Шесть суток он почти один. Лишь утром в его сарай заходит минут на десять старушка (снаружи ей кто-то резко открывает дверь, смачно ругаясь), промывает ему рану, щебечет по-немецки. Может, это мой ангел, думает летчик, но и ангел смотрит на него не без страха.
Отнятая правая рука и болит, и чешется. На указательном пальце был искореженный ноготь, еще в детстве, баловник, засунул руку в бабушкину мясорубку, и прокрутил чуток, как только та отвлеклась на кухне. Левая рука хочет по привычке погладить этот ноготь, а его нет. Культя, часть его мускулистого плеча, еще сплошная рана, но, очевидно, он на время утрачивает человеческую суть – заживает как на собаке.
В углу сарая стоит ведро с водой, он пьет ее бережно, экономно, не зная, принесут ли еще; с одной рукой очень неудобно пить из ведра. Пьет, как лошадь, опуская лицо в воду. Пару раз невидимки все же подливают воды, приносят несколько небольших яблок, немного вареного ячменя, пару сухарей. Карагандинский июль сух и жарок, но ночи не такие и теплые, а Фридриха и днем бьет озноб.
Утром седьмого дня в дверь его сарая стучат.
– Вот тебе кнут, вот одежда и сумка! – на земляной пол падает грязная, дурно пахнущая роба и холщовая сума. – Будешь пасти стадо. Через пять минут ждем тебя на улице!
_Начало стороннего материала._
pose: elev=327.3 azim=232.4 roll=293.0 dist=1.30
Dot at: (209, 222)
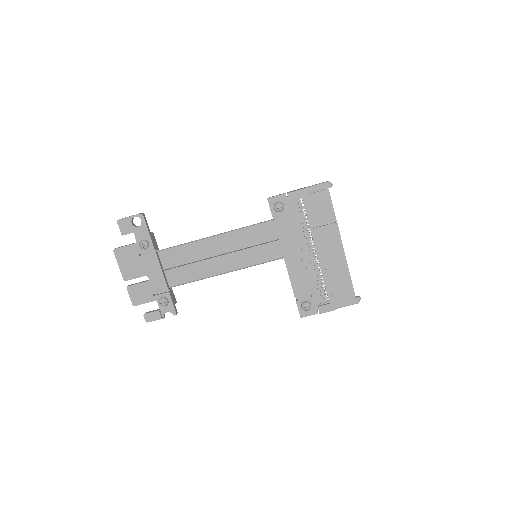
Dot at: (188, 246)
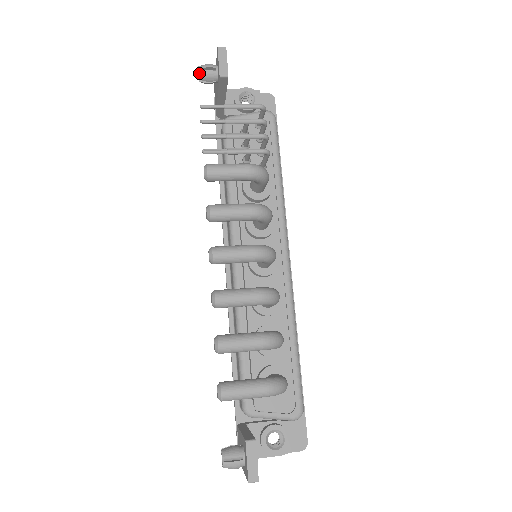
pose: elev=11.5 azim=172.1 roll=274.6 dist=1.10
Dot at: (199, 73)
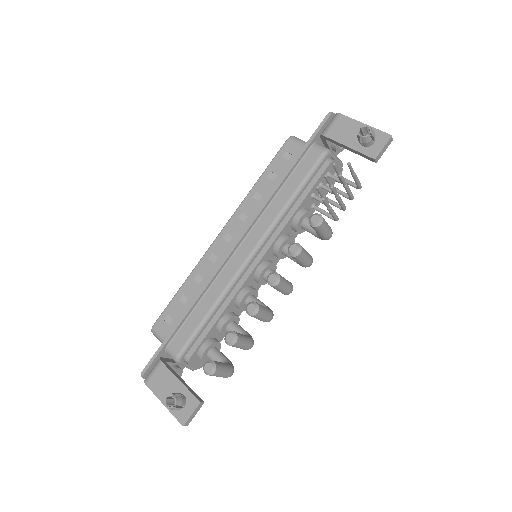
Dot at: (368, 136)
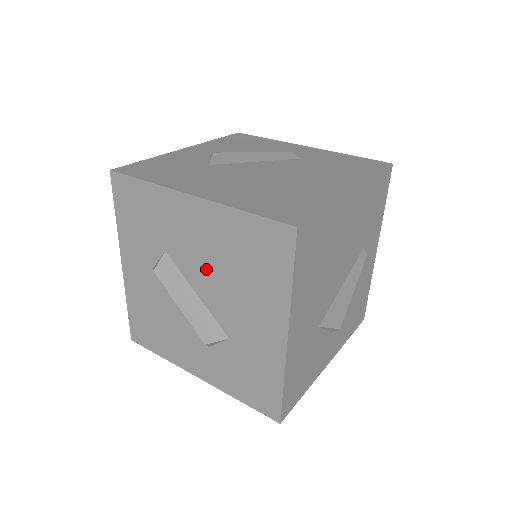
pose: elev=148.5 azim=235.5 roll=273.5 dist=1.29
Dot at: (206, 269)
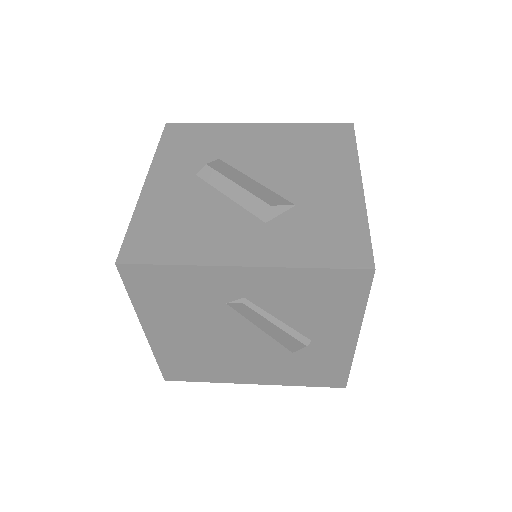
Dot at: (269, 160)
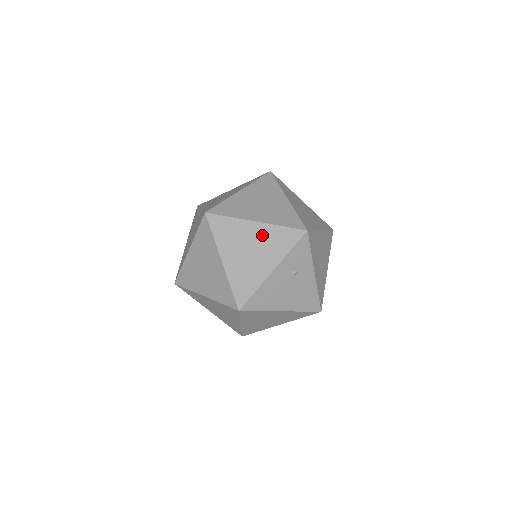
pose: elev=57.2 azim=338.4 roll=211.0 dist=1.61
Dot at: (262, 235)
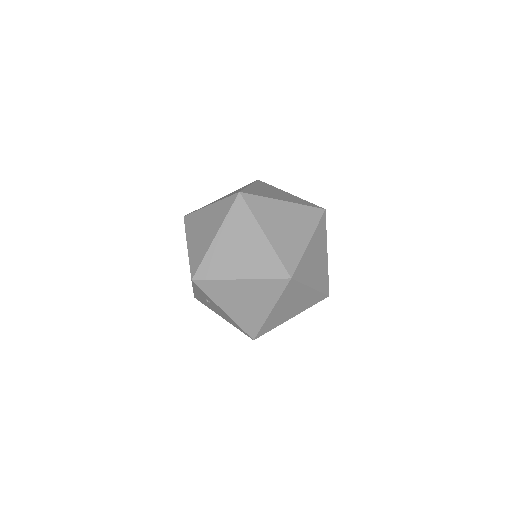
Dot at: occluded
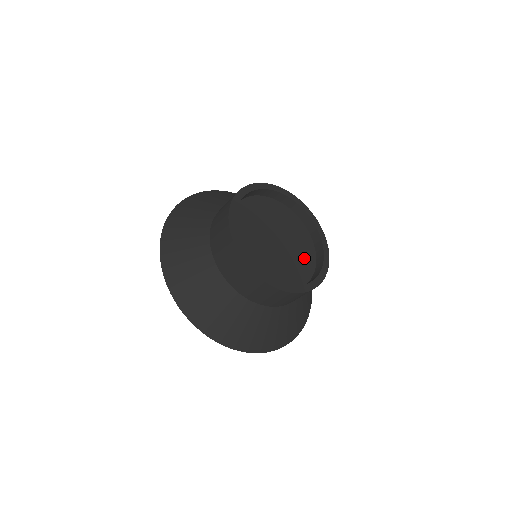
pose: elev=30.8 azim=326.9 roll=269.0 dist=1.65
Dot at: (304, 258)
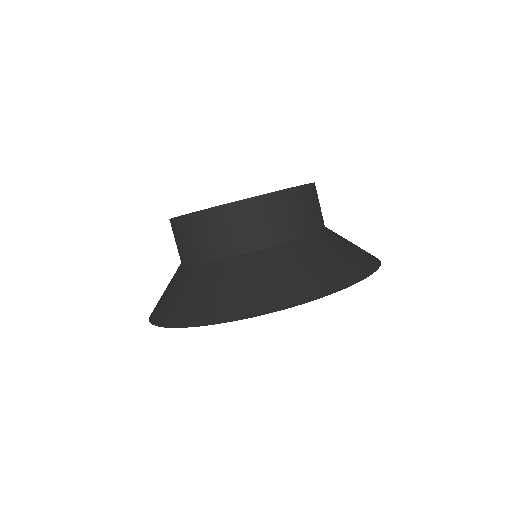
Dot at: occluded
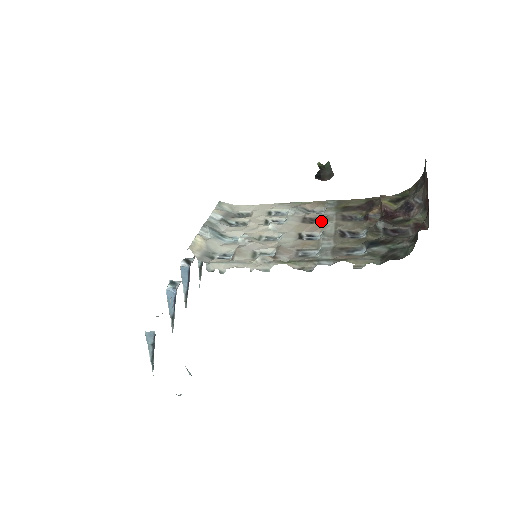
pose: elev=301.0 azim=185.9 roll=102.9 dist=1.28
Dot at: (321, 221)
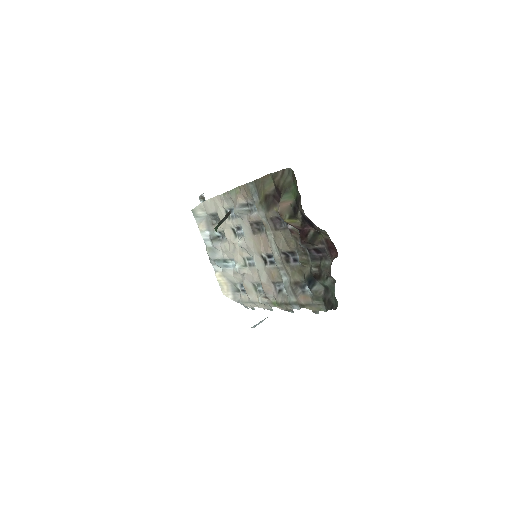
Dot at: (263, 225)
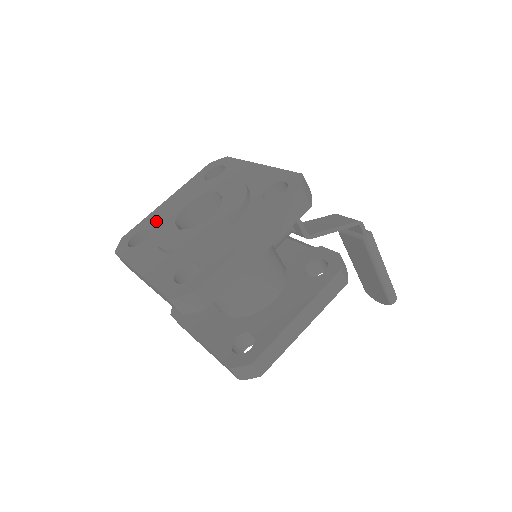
Не знаешь, чего ожидать от них. Еще пять блаженных минут. Фридрих пробует освободиться от своих лохмотьев – никак. Тело его еще не знает, как жить с одной рукой. Вдруг взгляд его падает на доску в углу – за ней что-то лежит. Летчик бросается туда, будто неведомая благая сила подталкивает его, за доской – четыре книги. Он достает их левой рукой: потрепанные «Гамлет», три томика Пушкина. Почему раньше он их не замечал? Не старуха ли принесла их сегодня? Бережно кладет книги в холщовую сумку.
Разбираясь с пастушеством, Фридрих пытается заодно понять, кто будет кормить его, и пока перебивается диким луком и щавелем, ест листья крапивы, обжигая рот, стебли и листья одуванчиков. Уходя со стадом в степь к терриконам, Фридрих читает стихи вслух. Вещество их кормит пастуха? Кто-то хищный на войне прислушивается к непонятному тылу.
Наконец жить к себе немца пускает старик Ерканат. Нехитрый домишко его растет в центре сиреневого сада. Зачем так много бесполезной сирени? Она даже цветет и пахнет недолго, растил бы яблони, груши, сливовые деревья. Фридрих так думает, но не говорит вслух. Кланяясь в пояс своей земле, Ерканат тоже молчит. Выжил он из ума или нет, только Бог ведает, но раненого немца он приютил.
Вздыхая, осматривает казах его рану, долго хлопочет над ней с какими-то снадобьями, потом приносит большую кружку козьего молока и лепешку.
– Ешь медленно, – строго говорит он по-русски.
Фридрих вздрагивает от двойной радости – он уже и не надеялся, что старик может разговаривать, и очень, очень рад настоящей пище и заботе.
Ерканат течет к нему своим добрым голосом:
– Я разделю это на несколько раз, Федька. А то умрешь.